**Task objective:** In the Fedora upgrade thread below, what command must follow the download step to actually complete a full system version upgrade?

**Extract provided:**
******************************
After updating from fedora 35 to fedora 36 testing, gnome-software keep showing this popup at boot, even when I haven’t done any updates.
The translation of the popup is “Update Failed: The update was canceled”.
After updating from fedora 35 to fedora 36 testing, gnome-software keep showing this popup at boot, even when I haven’t done any updates.
It is my understanding that with a version that is still in testing (now beta) that a good practice is to manually do all updates and not use the gnome-software tools to do the updates for you. The chances of having something fail with the auto update are greater, and also the gnome-software tools for auto updates may not be fully active yet.
If you use dnf and do a sudo dnf upgrade
regularly when you first start for the day it probably will prevent those messages (or at least reduce the frequency)
I have not used gnome-software to upgrade my system but I used dnf system-update
command. After the end of upgrade, at every boot, the system shows me that message. I’m continue to investigate and found a systemd service called systemd-update-done.service
. I have viewed the status of this service and I found this:
[gdramis@huawei-matebook-d14 ~]$ systemctl status systemd-update-done.service
○ systemd-update-done.service - Update is Completed
Loaded: loaded (/usr/lib/systemd/system/systemd-update-done.service; static)
Active: inactive (dead)
Condition: start condition failed at Fri 2022-03-25 13:00:43 CET; 2min 39s ago
├─ ConditionNeedsUpdate=|/etc was not met
└─ ConditionNeedsUpdate=|/var was not met
Docs: man:systemd-update-done.service(8)
I suppose the problem is related to this service or something similar.
I am not sure why you would be using that command. dnf system-update
since I am reasonably certain that command does not exist on most systems.
A normal update is done using sudo dnf upgrade
for doing updates on a regular basis. A full system version upgrade, such as upgrading from fedora 35 to fedora 36 would use sudo dnf system-upgrade download --releasever 36
Thus I cannot tell what you are actually saying since the command you post is not valid. Without the actual command the remaining part of your post makes little sense.
Note that the command I gave above is only step one and after it completes successfully it must be followed by the second step sudo dnf system-upgrade reboot
to actually complete the upgrade.
Instructions shown on screen when doing the download also suggest that you do a full system update using sudo dnf upgrade --refresh
before starting the download to ensure the upgrade is completed properly.
If you did all the above and are still getting these popups then I suggest that at this time you do sudo dnf distro-sync --refresh
to get the system fully in sync with the repos.
Sorry it was my mistake, I meant system-upgrade
and not system-update
. Beyond that, the procedure I carried out was exactly the one you described. And in fact, all packages are updated to the latest version. The only problem is that notification on every boot.
******************************
**Given data:**
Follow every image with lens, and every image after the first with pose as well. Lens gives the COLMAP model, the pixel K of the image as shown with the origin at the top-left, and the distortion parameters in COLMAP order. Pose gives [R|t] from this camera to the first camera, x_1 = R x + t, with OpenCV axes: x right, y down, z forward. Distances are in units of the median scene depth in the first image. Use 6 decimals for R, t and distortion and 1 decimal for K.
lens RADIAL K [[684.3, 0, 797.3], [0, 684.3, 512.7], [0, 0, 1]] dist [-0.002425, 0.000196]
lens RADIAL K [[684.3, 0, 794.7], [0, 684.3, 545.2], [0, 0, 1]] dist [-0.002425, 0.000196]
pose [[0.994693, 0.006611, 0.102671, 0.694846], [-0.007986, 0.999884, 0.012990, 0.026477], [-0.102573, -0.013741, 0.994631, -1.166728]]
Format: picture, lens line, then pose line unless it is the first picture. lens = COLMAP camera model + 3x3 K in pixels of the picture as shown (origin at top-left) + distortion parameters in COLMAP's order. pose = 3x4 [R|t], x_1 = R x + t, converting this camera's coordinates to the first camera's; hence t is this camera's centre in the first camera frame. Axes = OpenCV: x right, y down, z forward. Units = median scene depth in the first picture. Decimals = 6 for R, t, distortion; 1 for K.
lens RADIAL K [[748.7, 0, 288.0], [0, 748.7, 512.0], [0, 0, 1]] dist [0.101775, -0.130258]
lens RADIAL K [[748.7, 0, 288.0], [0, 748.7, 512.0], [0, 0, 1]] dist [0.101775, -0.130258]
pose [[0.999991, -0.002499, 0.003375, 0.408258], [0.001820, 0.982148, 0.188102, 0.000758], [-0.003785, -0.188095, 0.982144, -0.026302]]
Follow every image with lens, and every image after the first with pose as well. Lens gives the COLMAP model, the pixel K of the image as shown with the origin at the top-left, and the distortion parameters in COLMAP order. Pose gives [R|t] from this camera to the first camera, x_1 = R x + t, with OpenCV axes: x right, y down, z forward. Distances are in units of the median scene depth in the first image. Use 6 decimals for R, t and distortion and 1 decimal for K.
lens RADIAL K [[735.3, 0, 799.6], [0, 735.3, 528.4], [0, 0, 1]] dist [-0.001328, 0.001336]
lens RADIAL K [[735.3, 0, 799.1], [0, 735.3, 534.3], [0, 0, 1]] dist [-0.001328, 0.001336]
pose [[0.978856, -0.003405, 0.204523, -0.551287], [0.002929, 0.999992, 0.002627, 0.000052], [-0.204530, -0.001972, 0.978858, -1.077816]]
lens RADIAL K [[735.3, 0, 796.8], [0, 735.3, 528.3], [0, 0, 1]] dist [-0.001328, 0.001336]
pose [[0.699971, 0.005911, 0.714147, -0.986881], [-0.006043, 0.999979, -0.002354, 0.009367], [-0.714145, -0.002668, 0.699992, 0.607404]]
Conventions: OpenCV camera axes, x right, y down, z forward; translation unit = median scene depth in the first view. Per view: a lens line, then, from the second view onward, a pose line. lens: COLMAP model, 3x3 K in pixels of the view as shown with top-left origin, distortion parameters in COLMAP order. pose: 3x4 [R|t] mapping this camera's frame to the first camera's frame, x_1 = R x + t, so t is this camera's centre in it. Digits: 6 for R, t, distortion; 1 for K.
******************************
**Solution for this task:** sudo dnf system-upgrade reboot